*Page extract:*
HNJ:YaleSchool of Architecture where I was taught by Lou Kahn and Vincent Scully. The proud sense of order in all of Kahn’s work still leads me on. Scully’s courses influenced the demand of history and its references on all work.
Editor:How did Khan influence you?
HNJ: His deliberate sense of scale and massing of all of his work, through the strong order he imposed, created he most beautiful and powerful buildings world wide.
Editor:Who is your favorite artist?
HNJ: Joseph Albers
Editor:Albers was the head of ART department at Yale – while you were there. Was he an influence?
HNJ: Joseph Albers was a professor at the famous Bauhaus that Hitler closed down. He ran a course that he, himself, taught. It was called “color”. The only “text” was a stack of colored sheets of construction paper. He thought that there is no color that stands alone – all other colors influence it – and themselves.
Editor:What was he like?
HNJ: He was passionately human and kind – and brilliant.
Editor:Who is your favorite philosopher?
HNJ: Jean Paul Sartre
Editor:Who is your favorite musician? HNJ: Cole Porter
Editor:What is your favorite book?
HNJ: From Dawn to Decadence by Jacques Barzun
Editor:Any teachers that influenced you? HNJ: Louis Kahn &Vincent Scully
Editor:Any books that helped influence you?
HNJ: Sir Harry Banister Fletchers' A history of Architecture
Editor:Do you have any heroes or role models?

*Source data:*

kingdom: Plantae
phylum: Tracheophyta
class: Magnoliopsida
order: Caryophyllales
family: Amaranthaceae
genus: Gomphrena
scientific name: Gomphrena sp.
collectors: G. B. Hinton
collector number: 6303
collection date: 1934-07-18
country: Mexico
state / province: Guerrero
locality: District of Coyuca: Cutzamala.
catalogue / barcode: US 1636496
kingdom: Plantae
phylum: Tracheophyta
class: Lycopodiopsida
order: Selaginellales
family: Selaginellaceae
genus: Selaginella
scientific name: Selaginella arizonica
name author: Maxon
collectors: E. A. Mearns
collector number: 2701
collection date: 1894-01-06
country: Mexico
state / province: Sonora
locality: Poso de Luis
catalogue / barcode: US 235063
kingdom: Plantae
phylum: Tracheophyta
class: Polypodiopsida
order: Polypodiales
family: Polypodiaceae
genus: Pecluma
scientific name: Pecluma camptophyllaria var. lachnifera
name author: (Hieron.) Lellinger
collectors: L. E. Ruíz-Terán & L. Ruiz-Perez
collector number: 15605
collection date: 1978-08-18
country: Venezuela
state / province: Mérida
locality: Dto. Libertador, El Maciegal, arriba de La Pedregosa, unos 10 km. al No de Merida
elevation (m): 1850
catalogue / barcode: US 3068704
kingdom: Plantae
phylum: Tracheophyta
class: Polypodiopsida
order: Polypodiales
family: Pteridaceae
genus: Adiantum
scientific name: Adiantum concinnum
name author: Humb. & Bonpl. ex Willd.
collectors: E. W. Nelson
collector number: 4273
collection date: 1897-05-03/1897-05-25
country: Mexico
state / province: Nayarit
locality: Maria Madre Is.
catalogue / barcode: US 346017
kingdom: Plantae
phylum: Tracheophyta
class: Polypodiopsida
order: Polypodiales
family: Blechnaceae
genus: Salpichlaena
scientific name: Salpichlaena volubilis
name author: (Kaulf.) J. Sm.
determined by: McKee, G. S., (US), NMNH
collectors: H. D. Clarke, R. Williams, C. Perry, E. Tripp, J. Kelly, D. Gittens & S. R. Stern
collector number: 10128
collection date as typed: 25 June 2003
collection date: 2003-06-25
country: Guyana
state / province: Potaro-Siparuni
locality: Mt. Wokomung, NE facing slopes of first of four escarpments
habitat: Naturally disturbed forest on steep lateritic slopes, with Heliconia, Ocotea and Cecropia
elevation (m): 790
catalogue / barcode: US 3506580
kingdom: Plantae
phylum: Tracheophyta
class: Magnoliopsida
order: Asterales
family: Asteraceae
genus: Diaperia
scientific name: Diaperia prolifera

*About this task:*
Copy the passage of the interview starting with "Editor:Who is your favorite philosopher?" and going on through "helped influence you?".

*Output of the exercise:*
Editor:Who is your favorite philosopher?
HNJ: Jean Paul Sartre
Editor:Who is your favorite musician? HNJ: Cole Porter
Editor:What is your favorite book?
HNJ: From Dawn to Decadence by Jacques Barzun
Editor:Any teachers that influenced you? HNJ: Louis Kahn &Vincent Scully
Editor:Any books that helped influence you?